L’alpiniste, quand il atteint le sommet, éprouve une extase infinie, semble-t-il. C’est peut-être parce que le sommet qu’il vient d’atteindre n’est qu’une étape dans sa vie d’alpiniste. Mais qu’adviendrait-il de son extase et de son bonheur si ce sommet était le dernier défi dans sa vie d’alpiniste, ou tout simplement, si au bout de son Ascension, il se rendait compte qu’il s’était trompé de sommet ? Il se remettrait peut-être à rêver de la chaleur des refuges en bas de la vallée et il commencerait à pleurer.

Il se ressaisira ensuite quand il verra à l’horizon le sommet qu’il doit vaincre. Il redescendra prêt à recommencer…

Où ai-je lu ça ?

Je me suis tellement trompé de sommet dans ma vie ! J’ai tellement recommencé l’ascension, convaincu que la prochaine fois allait être la bonne ! Mais voilà que cette fois-ci, au bout de l’ascension, l’horizon devient tout à coup désespérément vide ! Il n’y a plus de sommets, il n’y a plus que des monticules !
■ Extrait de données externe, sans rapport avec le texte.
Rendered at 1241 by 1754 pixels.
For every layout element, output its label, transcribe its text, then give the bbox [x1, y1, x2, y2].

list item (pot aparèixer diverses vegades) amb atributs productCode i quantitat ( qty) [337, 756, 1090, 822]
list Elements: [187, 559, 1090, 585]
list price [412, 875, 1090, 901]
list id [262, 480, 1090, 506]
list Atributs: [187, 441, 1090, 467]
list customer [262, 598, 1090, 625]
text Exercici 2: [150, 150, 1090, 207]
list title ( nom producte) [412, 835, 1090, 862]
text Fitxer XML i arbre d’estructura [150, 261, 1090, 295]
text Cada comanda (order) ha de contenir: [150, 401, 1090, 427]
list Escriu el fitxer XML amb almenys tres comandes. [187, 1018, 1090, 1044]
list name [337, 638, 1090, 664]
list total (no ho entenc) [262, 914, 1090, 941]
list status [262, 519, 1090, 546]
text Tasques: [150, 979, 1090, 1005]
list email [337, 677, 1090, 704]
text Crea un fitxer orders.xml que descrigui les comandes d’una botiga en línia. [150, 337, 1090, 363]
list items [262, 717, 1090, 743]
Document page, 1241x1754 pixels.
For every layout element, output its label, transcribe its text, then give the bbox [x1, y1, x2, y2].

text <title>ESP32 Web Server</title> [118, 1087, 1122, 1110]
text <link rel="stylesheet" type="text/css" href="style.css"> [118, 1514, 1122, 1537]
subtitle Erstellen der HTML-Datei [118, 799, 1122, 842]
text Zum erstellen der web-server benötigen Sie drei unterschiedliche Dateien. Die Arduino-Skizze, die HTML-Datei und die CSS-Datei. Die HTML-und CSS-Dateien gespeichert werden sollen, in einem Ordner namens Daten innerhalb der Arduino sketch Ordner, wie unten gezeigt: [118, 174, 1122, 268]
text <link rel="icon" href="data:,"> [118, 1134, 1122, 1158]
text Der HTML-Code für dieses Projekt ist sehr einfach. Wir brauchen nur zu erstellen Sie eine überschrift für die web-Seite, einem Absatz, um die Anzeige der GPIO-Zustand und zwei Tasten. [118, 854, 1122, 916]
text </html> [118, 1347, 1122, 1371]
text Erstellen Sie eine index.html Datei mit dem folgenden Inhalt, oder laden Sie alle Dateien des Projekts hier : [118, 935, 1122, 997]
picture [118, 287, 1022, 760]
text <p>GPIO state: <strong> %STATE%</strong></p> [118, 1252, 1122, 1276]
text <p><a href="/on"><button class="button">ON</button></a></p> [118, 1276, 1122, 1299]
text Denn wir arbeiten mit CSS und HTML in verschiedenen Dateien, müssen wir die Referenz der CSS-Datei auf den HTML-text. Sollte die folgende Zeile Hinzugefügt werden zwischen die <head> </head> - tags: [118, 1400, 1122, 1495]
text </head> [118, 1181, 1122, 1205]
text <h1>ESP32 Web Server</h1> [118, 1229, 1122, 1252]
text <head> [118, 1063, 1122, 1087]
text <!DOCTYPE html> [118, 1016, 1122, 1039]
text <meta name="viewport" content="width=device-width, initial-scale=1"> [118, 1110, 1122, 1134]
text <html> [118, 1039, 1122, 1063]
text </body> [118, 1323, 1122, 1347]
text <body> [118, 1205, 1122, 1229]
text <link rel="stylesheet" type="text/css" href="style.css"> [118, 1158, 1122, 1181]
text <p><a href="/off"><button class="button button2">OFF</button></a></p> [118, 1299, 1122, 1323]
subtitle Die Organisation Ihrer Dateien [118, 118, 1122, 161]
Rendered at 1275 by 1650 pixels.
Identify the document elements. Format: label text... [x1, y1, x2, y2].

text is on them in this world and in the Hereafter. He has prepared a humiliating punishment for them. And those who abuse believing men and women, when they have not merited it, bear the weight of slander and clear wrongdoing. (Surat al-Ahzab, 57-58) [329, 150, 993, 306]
– Où sont passés les Everest et les Kilimandjaro ?

– Où sont passés mes rêves et mes ambitions ?

– Tout n’est plus qu’illusion et désespoir !

Je me tourne vers mon passé pour y puiser la force de recommencer et de continuer ma marche et mon ascension. Mais mon passé ne me montre plus que les doux moments que je n’avais pas su savourer et les blessures qui n’attendent que cette brusque volte-face du destin pour se remettre à saigner… Comme toutes les plaies mal cicatrisées, face au moindre mouvement du corps meurtri !

Mon passé ! Tu ne m’avais pas permis de te savourer quand tu étais présent, et tu continues de spolier mon présent au point de compromettre mon avenir ! Le temps n’a donc aucune emprise sur toi ? Il n’a donc fait que glisser sur toi, sans réussir à te remodeler, à t’éroder et à t’assagir ?

Pourquoi te manifestes-tu seulement pour attiser ma souffrance et jamais pour catalyser mon bonheur ?

Puisse mon présent être assez patient et assez fort pour te crucifier sur ces pages afin que je puisse enfin guérir mon âme du torticolis que tu lui as infligé à force de trop regarder dans ta seule direction !

Par Abderrahman El Fouladi (Extrait du livre De Boujniba à Montréal. Parcours du combattant d’un va-nus-pieds) pour Maghreb Canada Express, (Édition électronique) Vol. XVIII, N°05 , pages 13- 14, Mai 2020.